Selected passage.
Larcom, Lucy

Lucy Larcomby Thomas R. Brooks (2000)

LARCOM, LUCY (1824-1893). Lucy Larcom was a prolific and highly regarded writer of descriptive and religious verse, short fiction, and inspirational prose in the second half of the nineteenth century. Born on the Massachusetts North Shore in Beverly, she lived and worked as a young girl in the Lowell mills, taught elementary school in Illinois, and, for eight years, taught at the Wheaton Seminary (now Wheaton College) in Norton, Massachusetts. She retired from teaching in 1863, and, as the protege of John Greenleaf Whittier, achieved a considerable literary reputation. Her volumes of poetry include Similitudes, from the Ocean and the Prairie (1853), Poems (1863), Hillside and Seaside in Poetry (1877), and Wild Roses of Cape Ann (1880). Ships in the Mist: And Other Stories was published in 1860, and the autobiographical A New England Girlhood, recounting her life in the mills and as a teacher, in 1889.

What is asked.
- 1) In one to three sentences, explain why the entry on Lucy Larcom calls A New England Girlhood autobiographical.
- 2) Carry on the entry on Lucy Larcom from its last sentence.
The listing that comes next is separate material and is not part of the entry on Lucy Larcom.

Collected data.
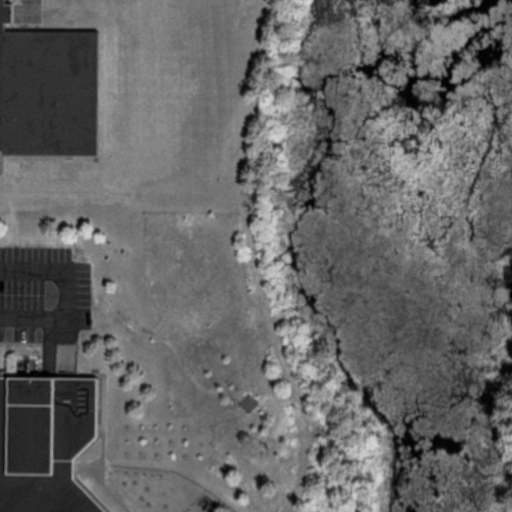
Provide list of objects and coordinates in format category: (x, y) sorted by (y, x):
building: (47, 91)
road: (67, 295)
building: (44, 442)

Task-by-task results.
- 1) The entry calls it autobiographical because it recounts Larcom's own life in the mills and as a teacher.

- 2)
Her poems characteristically articulate a faith that God may be found in the contemplation of nature. They rely on images and sentiments that are often trite by contemporary expectations; the frequent images derived from her own life on the Massachusetts coast are no exception. But occasionally, Larcom’s precise and colorful observations of the physical and social qualities of her New England environment, particularly in her earlier poems, convey a joyousness that makes reading her a pleasure.

Similitudes, from the Ocean and the Prairie (1853)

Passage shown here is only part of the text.